By Julianna Ritzu
The past couple of years have seen an eruption of social justice activism across the United States unlike anything seen since the Civil Rights Movement. Specifically the Black Lives Matter movement, which began as a response following the death of Trayvon Martin and the acquittal of his killer, George Zimmerman, on second-degree murder charges, has become crucial in increasing the awareness surrounding systemic racism and oppression of the black community, and mobilizing people to take action. The events of this summer, which saw the deaths of Alton Sterling, Philando Castile, and Paul O’Neal, each at the hands of police brutality, and the shooting of police officers in Dallas this July, which left 9 officers injured and 5 dead, made it clear that the time to act is now. And that’s exactly what Eva Lewis ‘17 did.
On July 11, Lewis, a senior at Payton, and three other organizers from outside of Payton, organized a silent sit-in and solidarity march in Millennium Park, calling on Chicago youth of all races and backgrounds to join in protesting police brutality and gun violence. A second march occurred on August 7 to protest the death of Paul O’Neal. The significance of these protests, of four teenage girls organizing two protests exclusively for youth, when up to this point, public demonstrations of this size have been dominated by adults, can not be understated, especially when these two protests proved to be the most influential the city has seen this summer, drawing media attention nationwide. This overwhelming success speaks not only to the importance of the issues at hand, but to the ambition and dedication of the organizers.

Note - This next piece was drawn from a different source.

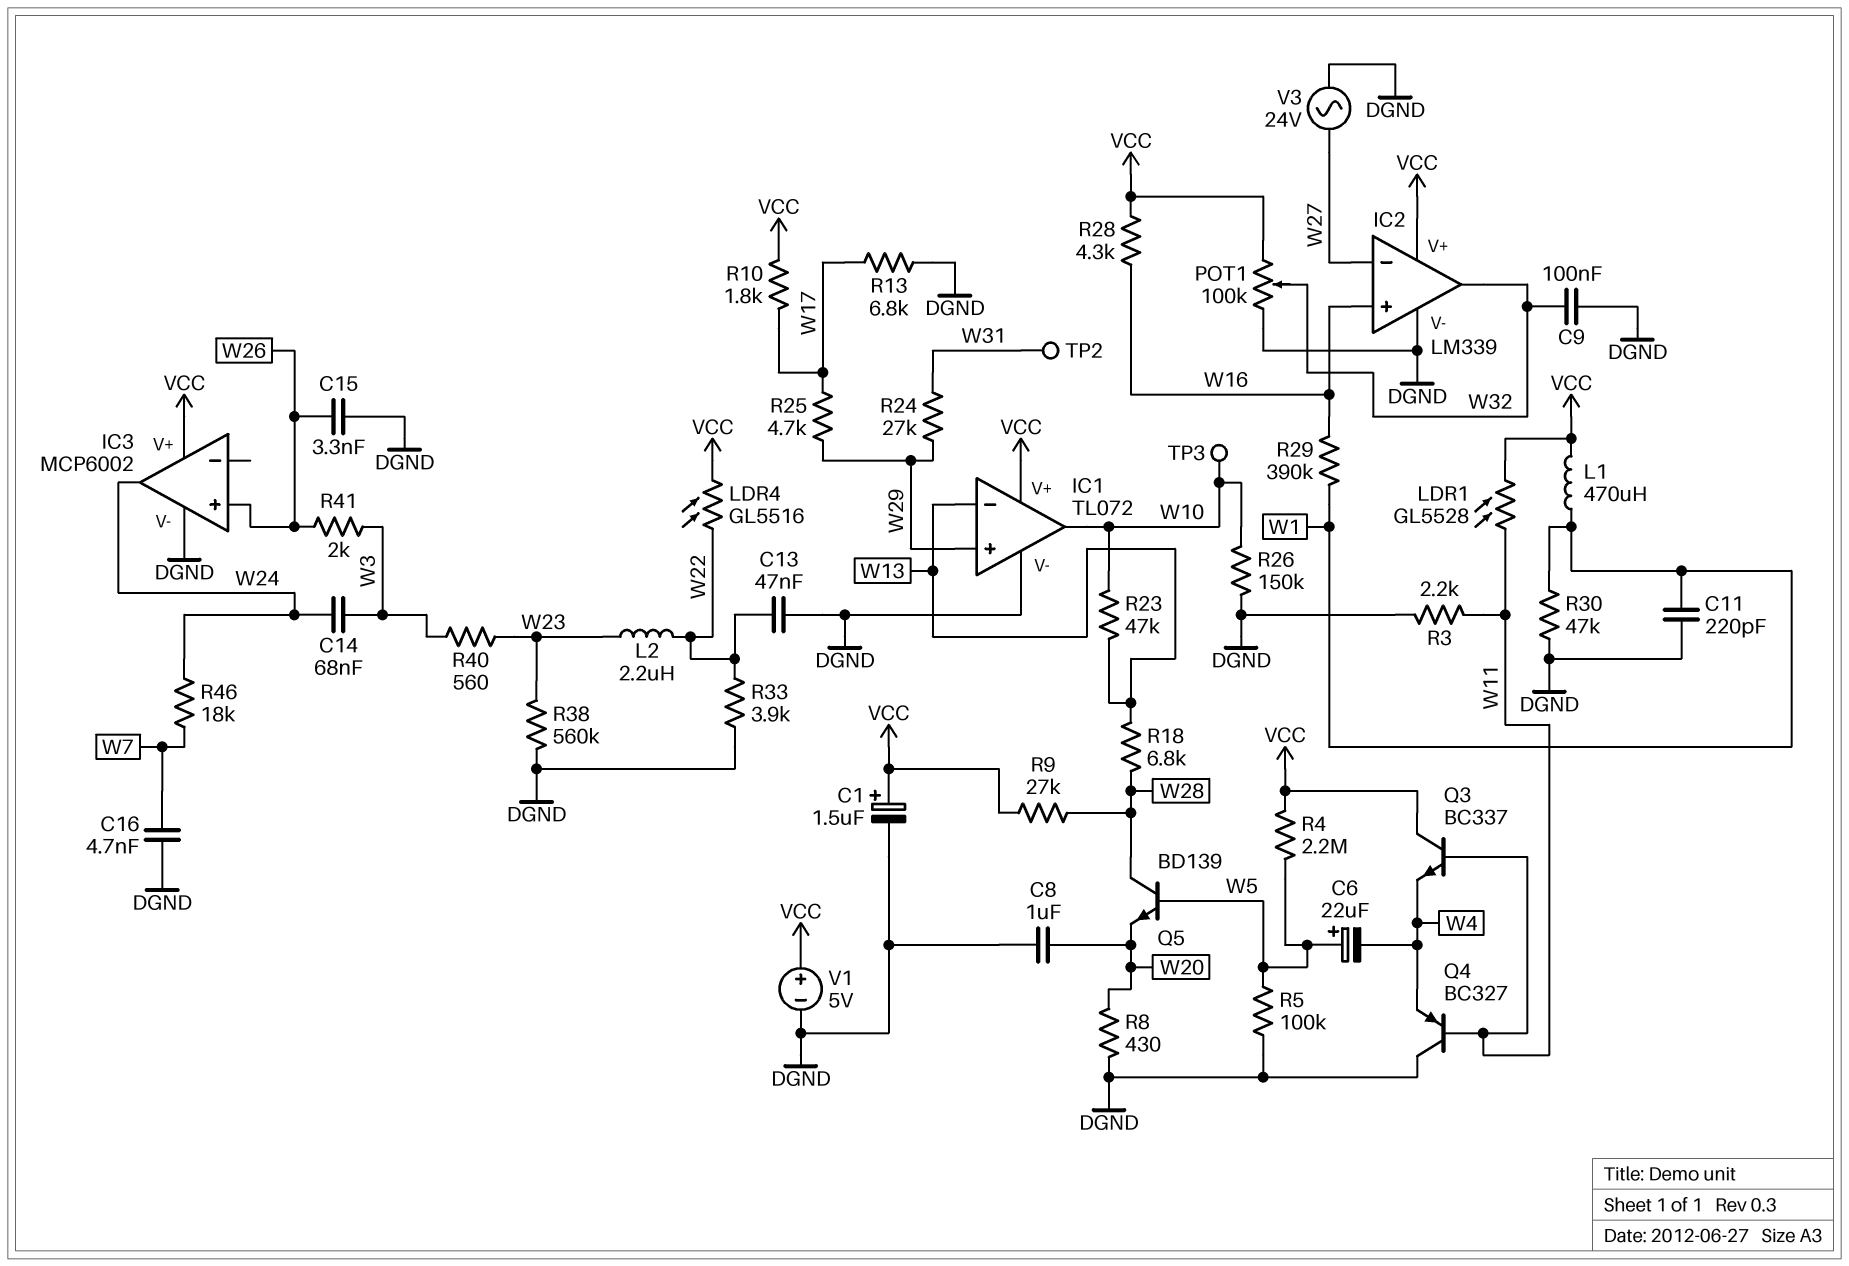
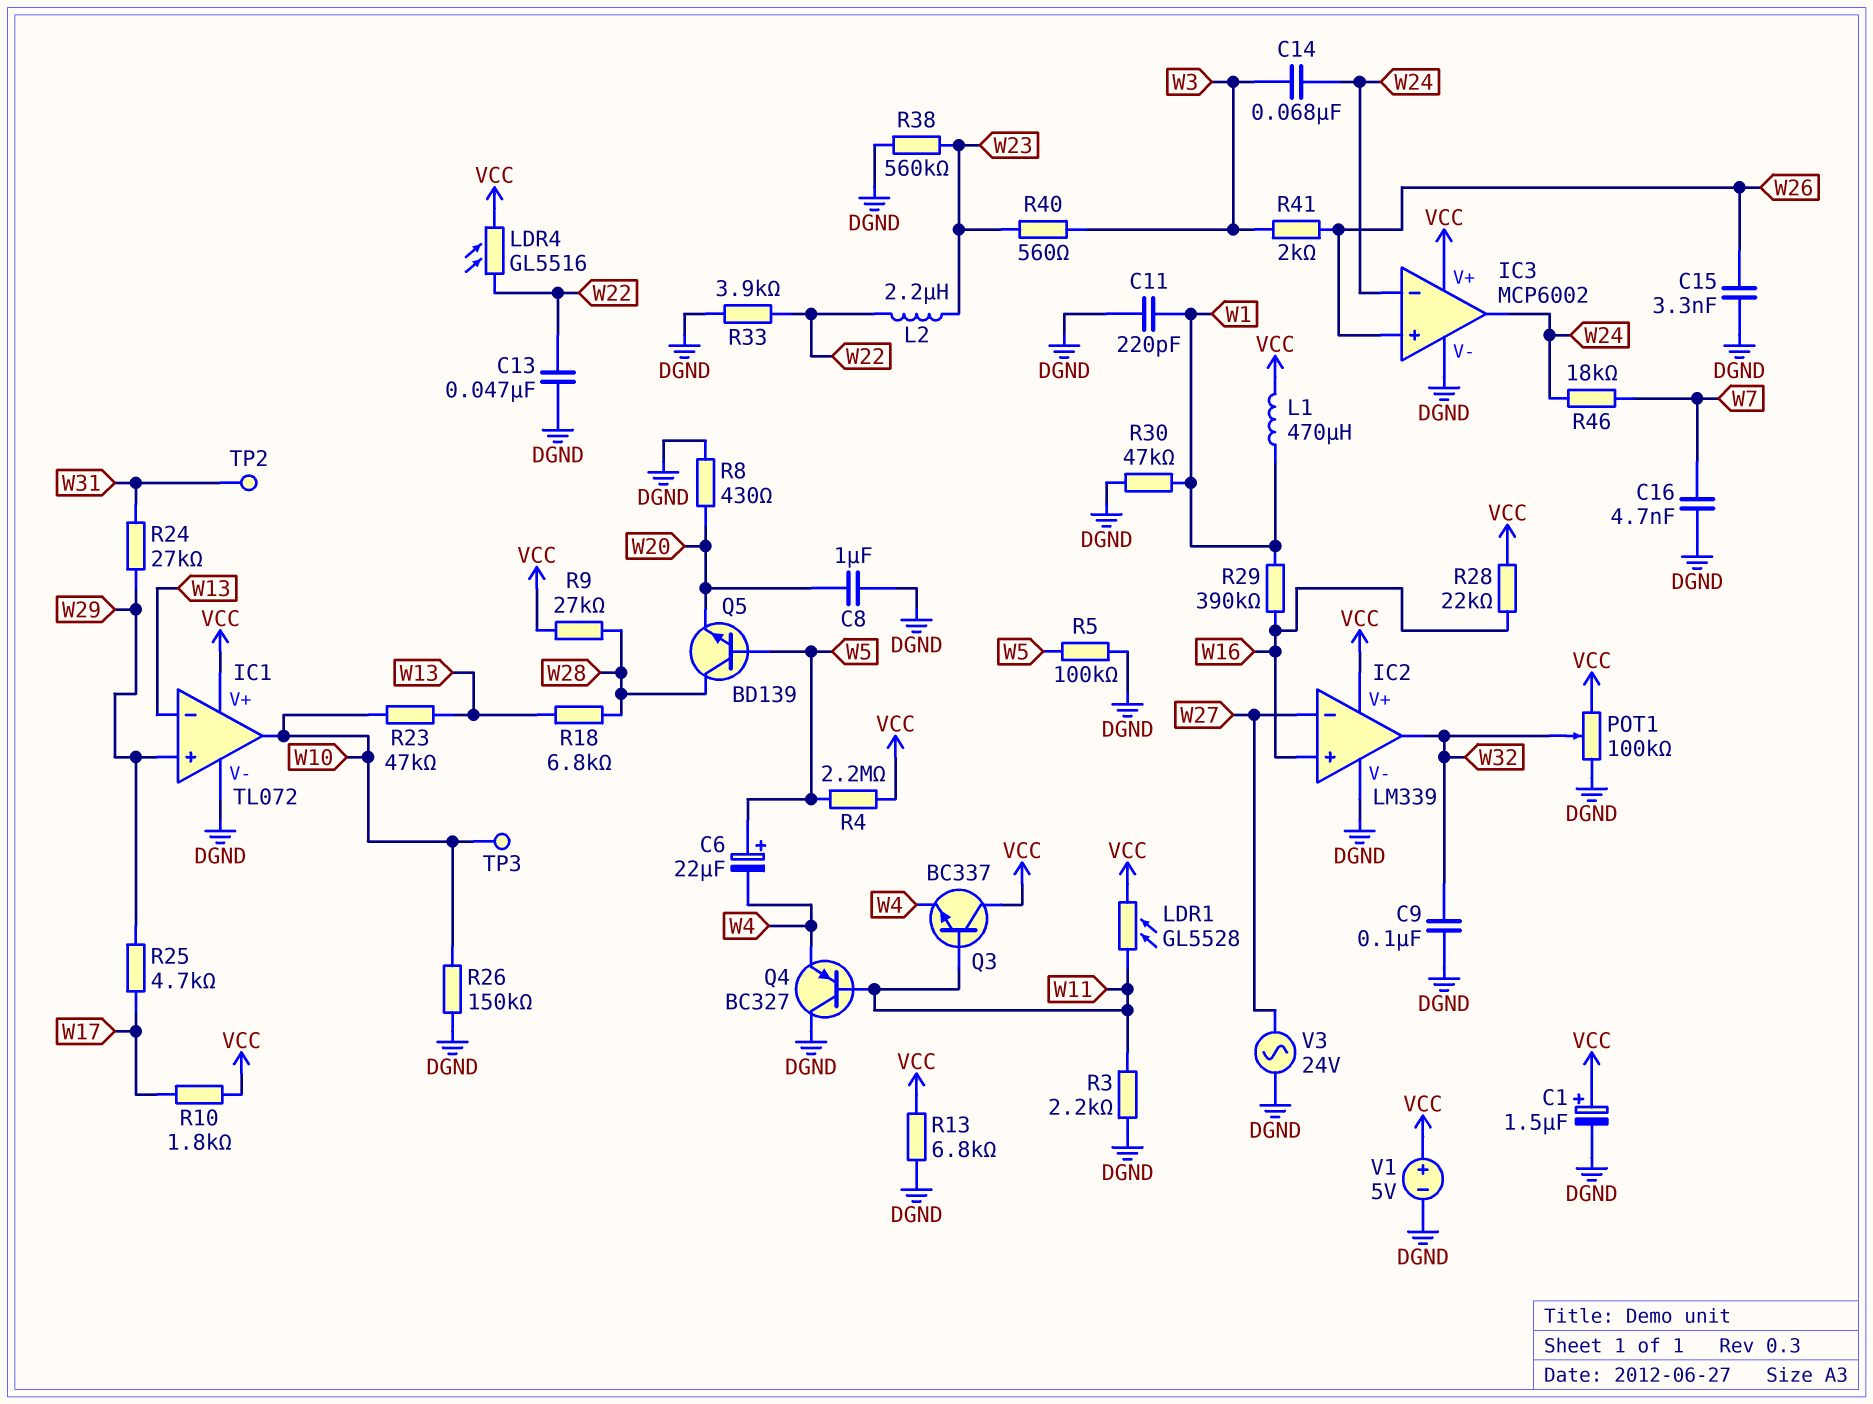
IC3 pin in-: none -> W24
R13: 6.8k (DGND, W17) -> 6.8k (DGND, VCC)
R28: 4.3k (VCC, W16) -> 22k (VCC, W16)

Eva’s passion for activism is clear, and her commitment to her cause, to fighting systemic oppression through youth-based social change, becomes evident when discussing her inspiration for organizing these protests.
“There were a lot of protests happening around, and we didn’t see a lot of youth getting involved,” Lewis explained. “People say that youth are just like ‘Twitter activists,’ like the only thing we do is post, and we were like, ‘no, the four of us, we are more than that.’ Since the protests were so public, we thought, ‘why not talk about police brutality and also gun violence,’ because people were just talking about Black Lives Matter and police brutality, but we wanted to talk about how both police brutality and gun violence come from systemic oppression, and in order for gun violence and police brutality to be gone, we need to get rid of systemic oppression.”
This distinction is increasingly important in a city long plagued by gun violence and a corrupt police department. A city that, in 2016, faced its deadliest year in two decades, with more homicides than New York and Los Angeles combined and over 3,000 victims of shootings this year alone. A city that, in September of the year, moved to fire the 5 officers most closely involved in the Laquan McDonald shooting and subsequent coverup, a coverup fueled by the reelection campaigns of city officials. A city whose long history of corruption, in both politics and law enforcement, have become so tightly intertwined that many believe that the justice system is rigged, only supporting those with money, privilege and connections, and turning a blind eye to the racial injustices that oppress communities everyday.
Eva acknowledges this, saying “People say that the system is broken. The system isn’t broken, the system is doing what it’s supposed to do. Police brutality is an effect of systemic oppression. We just want abolition, we want freedom, and policy change isn’t effective because you can imagine the system like a broken car, where if you fix the engine, or if you fix a piece of it, you’re not fixing the car.”
It is this harsh truth that makes the sheer success of her protests so powerful. Her first protest drew over 1,000 young people of all ages, ethnicities, and socioeconomic backgrounds, halting traffic and shutting down streets in downtown Chicago for several hours. The event made local and national news and trended nationally on Twitter, prompting the four activists to start the organization BLM Youth (@blmchiyouth on Twitter) to create a larger platform for future organizing and youth activism.
“Youth activism is important because we have to live with the repercussions of the things that are going on and it’s important for us to express how we want our lives to look like,” said Lewis. ‘And that’s why youth are so passionate about things, because our generation went through such a culture shock. We’re the first generation ever to grow up where the systemic oppression is history. What did Malcolm X fight for, what did Martin Luther King fight for, what did Assata, Rosa, all these people, fight for, if not our freedom, and we don’t still have it. That’s why it’s important that we do it.”
So what are her future goals as an activist? Eva wants to continue working on the non-profit she launched, entitled The I Project (www.itstheiproject.com), an initiative promoting intersectionality, and a collaboration that joins many artists through photography, poetry, and writing. Additionally, she will be traveling to New York in October to attend International Day of The Girl, an event she has been invited to speak at by the United Nations, in front of international leaders.
When reflecting on the success of her protests, Eva adds, “We were attempting to rewrite the narratives in the city, because people demonize us and say that we are violent, and that we don’t care about anything, especially youth of color, and we were like, no, we can come together and do this peacefully and so our goal was no arrests, and to show the media that these things are possible, and also that black girls can do this. This is for black girls. I think that’s probably why it took off in the way it did.”